:: PROVIDED TEXT ::
▬▬▬▬▬▬

Montreal basketball tournament connects youth, police in effort to curb violence

"There's a serious issue of violence involving youth in the city that we have all come together to resolve," Fo Niemi, executive director of CRARR. He hopes engaging young Montrealers in community will combat the issue. Anastasia Dextrene reports.

A basketball tournament promoting the prevention of youth violence took place in Montreal this weekend.

The two-day “Together Against Violence” tournament at the Cégep du Vieux Montréal featured 250 teens and young adults aged 12 to 25.

A key element of the tournament was the involvement of more than a dozen Montreal police officers and cadets – as players, coaches or referees – as a way to promote cooperation between law enforcement officers and youths.

Members from Urgences-santé, the STM and the RCMP were also present.

“This is the first time the Montreal police constituted a basketball team to play with Black youth, Chinese youth, Filipino youth, Latino youth,” said Fo Niemi, the executive director of the Center for Research-Action on Race Relations (CRARR), which co-organized the weekend.

“We hope this event will mark a significant departure and, shall we say, a new benchmark in terms of police-community cooperation.”

“Together Against Violence” tournament at the Cégep du Vieux Montréal Feb. 25, 2024. (Anastasia Dextrene, CityNews)

The organizers are using basketball to steer kids and teens of different racial, linguistic and social backgrounds away from violence and crime.

“This is a basketball tournament that brings together young people and their parents and families from different backgrounds, Montreal from the north to the west, to the south, to the east,” Niemi said.

“We recognize there’s a serious issue of violence involving youth in the city that we have all come together to resolve.”

“Together Against Violence” tournament at the Cégep du Vieux Montréal Feb. 25, 2024. (Anastasia Dextrene, CityNews)

▬▬▬▬▬▬

:: THINGS TO DO ::
(A) Translate this sentence from the basketball tournament article into Spanish: "A basketball tournament promoting the prevention of youth violence took place in Montreal this weekend."
(B) According to the basketball tournament article, how many teens and young adults took part in the tournament?
(C) Extend the article about the Montreal basketball tournament beyond its final line.
The material that comes next has no connection to the basketball tournament article.

▬▬▬▬▬▬

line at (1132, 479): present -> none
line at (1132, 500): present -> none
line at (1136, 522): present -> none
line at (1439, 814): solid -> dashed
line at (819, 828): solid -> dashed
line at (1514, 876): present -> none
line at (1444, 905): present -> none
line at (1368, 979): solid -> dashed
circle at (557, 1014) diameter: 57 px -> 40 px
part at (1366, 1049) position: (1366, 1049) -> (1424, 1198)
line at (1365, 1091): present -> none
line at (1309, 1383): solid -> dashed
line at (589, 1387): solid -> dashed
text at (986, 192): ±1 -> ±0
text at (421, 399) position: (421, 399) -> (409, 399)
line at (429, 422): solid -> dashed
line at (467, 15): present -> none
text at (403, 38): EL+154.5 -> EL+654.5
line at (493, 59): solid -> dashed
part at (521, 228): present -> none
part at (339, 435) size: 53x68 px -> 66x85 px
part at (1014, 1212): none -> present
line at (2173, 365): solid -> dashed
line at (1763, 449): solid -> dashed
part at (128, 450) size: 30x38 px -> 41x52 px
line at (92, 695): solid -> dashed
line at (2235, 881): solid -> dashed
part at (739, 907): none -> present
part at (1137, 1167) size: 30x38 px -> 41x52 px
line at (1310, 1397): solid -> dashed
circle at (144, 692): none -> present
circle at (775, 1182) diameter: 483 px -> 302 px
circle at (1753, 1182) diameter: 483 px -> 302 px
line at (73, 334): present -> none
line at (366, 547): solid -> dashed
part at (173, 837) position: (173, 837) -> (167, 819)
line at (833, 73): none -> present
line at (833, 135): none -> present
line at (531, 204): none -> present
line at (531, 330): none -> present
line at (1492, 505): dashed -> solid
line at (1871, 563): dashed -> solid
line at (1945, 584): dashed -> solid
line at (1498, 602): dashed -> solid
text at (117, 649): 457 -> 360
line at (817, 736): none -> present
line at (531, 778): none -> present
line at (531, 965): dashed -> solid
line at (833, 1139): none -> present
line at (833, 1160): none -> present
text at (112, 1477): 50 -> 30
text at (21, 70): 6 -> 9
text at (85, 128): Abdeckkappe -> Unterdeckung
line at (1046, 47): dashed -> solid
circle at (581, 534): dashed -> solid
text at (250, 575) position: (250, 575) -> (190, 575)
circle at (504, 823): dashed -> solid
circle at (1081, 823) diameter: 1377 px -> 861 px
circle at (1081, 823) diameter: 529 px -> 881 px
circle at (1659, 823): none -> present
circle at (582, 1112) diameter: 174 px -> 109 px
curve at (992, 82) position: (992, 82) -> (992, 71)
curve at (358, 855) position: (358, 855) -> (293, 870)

▬▬▬▬▬▬

:: LIST OF ANSWERS ::
(A) Un torneo de baloncesto que promueve la prevención de la violencia juvenil se llevó a cabo en Montreal este fin de semana.

(B) 250 teens and young adults, aged 12 to 25.

(C)
The activities were co-organized by CRARR, the Jamaica Association of Montreal, CRARR, the Trevor Williams Kids Foundation, the Montreal Mynix Athletic Club and the West Island Black Community Association (WIBCA).

“With the SPVM here as well, it shows that we have unity in Montreal,” said WIBCA president Joan Lee.

It’s part of a year-long project to mobilize young Montrealers through public and private sector partnerships.

“I think it’s a really important message to show the kids that violence is not a solution, so we came to play ball,” said Shad Taillon, one of the student athletes.

“It just shows that everybody has talent and true potential,” added James Morris, who also participated.

“Together Against Violence” tournament at the Cégep du Vieux Montréal Feb. 25, 2024. (Anastasia Dextrene, CityNews)

Officials and leaders emphasized the importance of finding grounding in activities across the city.

“Making sure that people are included and feel that they belong is a really big part of, again, countering violence, making sure that people have a chance to have the full life that they wish and want to have,” said Robert Sanders, the U.S. Consulate General in Montreal. “And so seeing these young people today, they’re our future, they’re the next generation, so we need to support them.”

“It’s basketball, right?” added student-athlete Trey Harvey-Holder. “So many of us like to play it, and it’s just about having fun and everybody playing together.”